A$AP Rocky fala sobre fazer uniformes de prisão na Suécia, sexualidade e mais

A$AP Rocky fala sobre fazer uniformes de prisão na Suécia, sexualidade e mais

Por Felipe Bichara

O histórico Orpheum Theatre no centro de Los Angeles foi uma das paradas da Summit. A recente conferência reuniu ideias em conversas no estilo “TED TALK” e atividades envolventes com especialistas em inovação com foco em tecnologia, bem estar, cultura, cannabis, finanças e música. Sob o slogan “não faça planos pequenos”, a programação é altamente selecionada e 3 mil participantes pré-aprovados se encontraram por três dias no raio de quatro quarteirões para absorver conhecimento e inspiração de vários convidados. Dentre eles, o CEO da Uber, Dara Khosrowshahi, a atriz e empresária, Tracee Ellis Ross, a presidente da SpaceX e COO, Gwynne Shotwell, o DJ Grandmaster Flash, o pensador crítico, Ray Dalio, o arquiteto de perfumes, Sissel Tolaas, o fundador da ClassPass e o rapper A$AP Rocky, entre dezenas de outros.
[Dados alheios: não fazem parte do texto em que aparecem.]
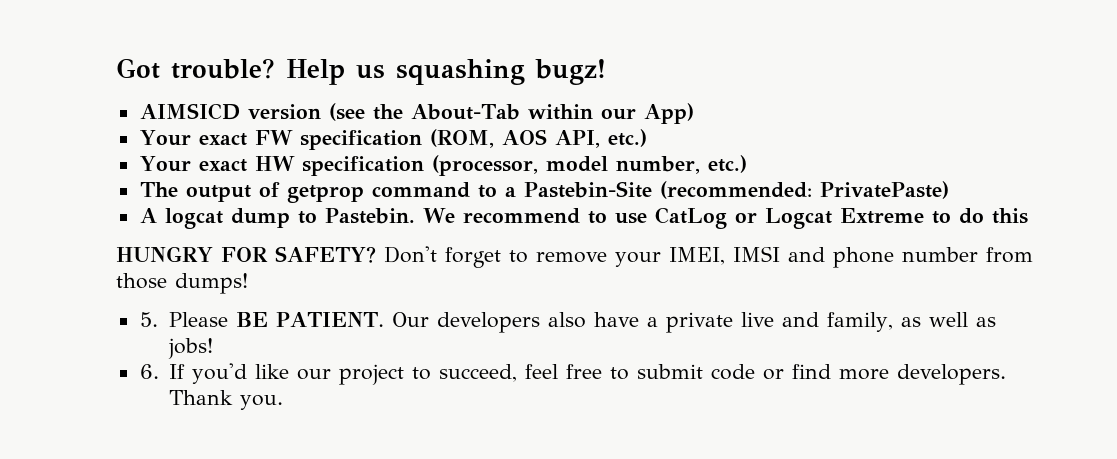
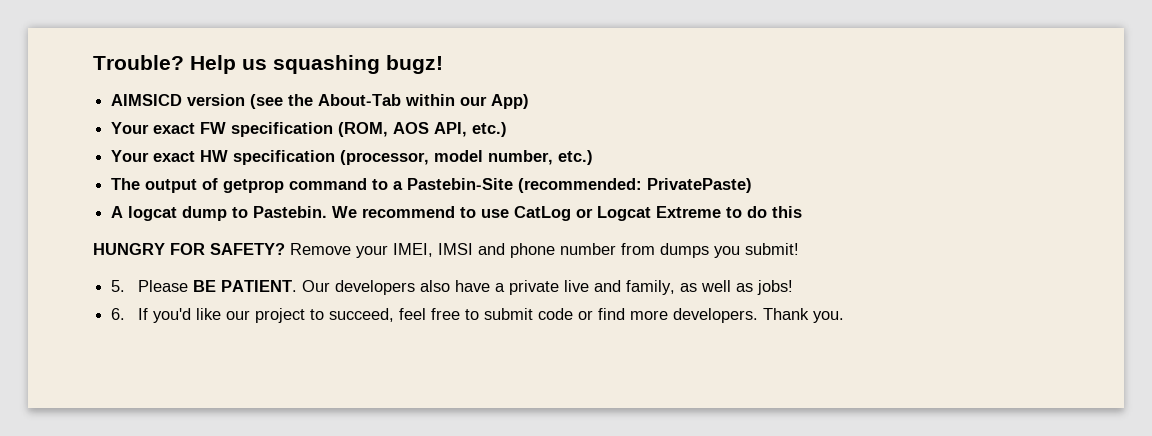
[116,58,275,79] Got trouble? -> [93,55,184,70] Trouble?
[384,246,607,268] Don't forget to remove -> [290,243,351,255] Remove
[116,273,248,294] those dumps! -> [660,243,799,258] dumps you submit!

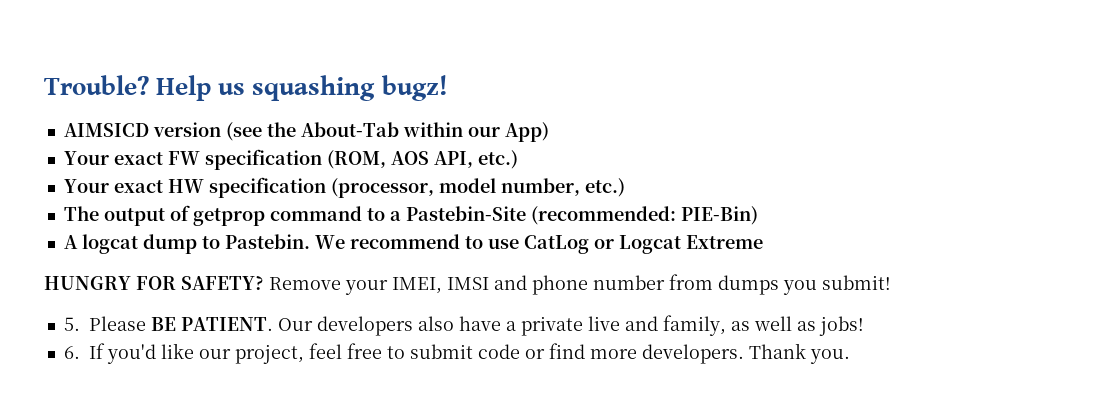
[647,178,753,193] PrivatePaste) -> [680,206,758,225] PIE-Bin)
[726,206,803,218] to do this -> (763, 242) none
[254,308,394,323] project to succeed, -> [234,344,304,364] project,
Na primeira entrevista desde que passou um mês preso na Suécia acusado por agressão,  A$AP Rocky juntou-se ao co-fundador da Summit, Jeff Rosenthal, para palestra intitulada “Cultura, roupas e cultivo do legado criativo” na frente de quase mil pessoas. Rocky falou também sobre o seu tempo na Suécia, o fato de ele ter desenhado novos uniformes para os presos, assim como sua sexualidade e o uso de psicodélicos.

A conversa abordou ainda o estilo pessoal e musical do artista, com referências ao novo single “Babushka Boi”. Em entrevista para a revista Forbes, Rocky contou como a ideia surgiu.
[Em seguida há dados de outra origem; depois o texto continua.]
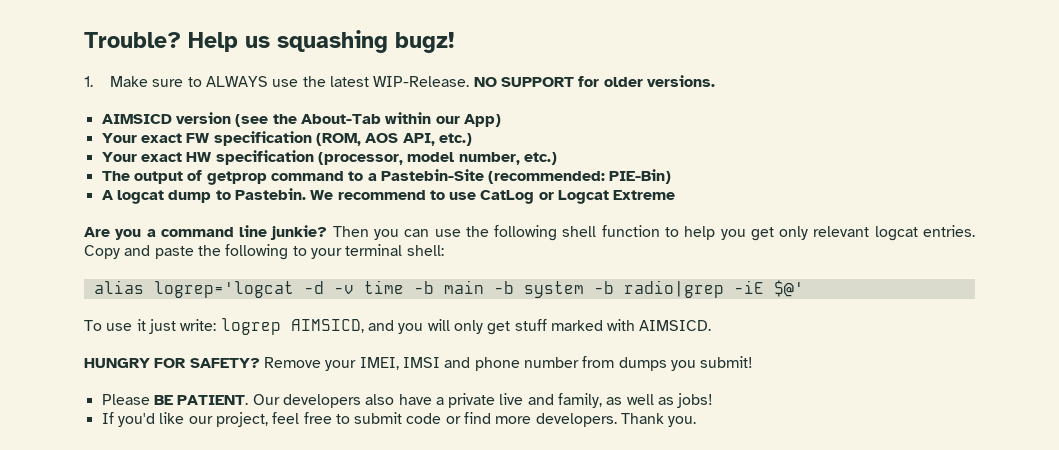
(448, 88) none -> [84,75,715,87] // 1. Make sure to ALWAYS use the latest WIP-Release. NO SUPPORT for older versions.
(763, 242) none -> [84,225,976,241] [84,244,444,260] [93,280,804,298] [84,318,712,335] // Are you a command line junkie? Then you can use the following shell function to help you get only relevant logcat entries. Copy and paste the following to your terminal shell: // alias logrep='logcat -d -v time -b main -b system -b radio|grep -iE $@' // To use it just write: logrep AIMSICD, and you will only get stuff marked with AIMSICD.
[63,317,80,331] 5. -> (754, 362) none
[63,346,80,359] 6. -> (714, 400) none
“Eu tive um acidente infeliz e ganhei uma cicatriz no meu rosto, então comecei a usar uma babushka para encobrir até o inchaço diminuir com a cirurgia. Acho que se tornou tendência e gostei da aparência”, afirmou.

Para o rapper, a moda sempre esteve presente em toda a carreira. Desde a colaboração com Virgil Abloh até a recém coleção com a Calvin Klein, o universo fashion foi visto por Rocky como maneira de fazer contato e falar sobre autenticidade. “A coisa mais importante que falta na música hoje é essa conexão emocional e acho que muitas pessoas não têm isso”, disparou.

Em seguida, Rocky teve a oportunidade de tocar em assuntos pessoais “O uso de substâncias psicodélicas mudou minha vida para melhor, elas abriram meu terceiro olho e me deixaram mais sintonizado… era uma maneira de amar mais, me ajudou a abrir meu coração”, comentou. Em relação à sexualidade, o artista concluiu que é um direito de escolha da pessoa. “Faça a p*rra que você quiser. Neste ponto, ainda é uma discussão? Eu nem entendo como ainda é uma discussão”, concluiu.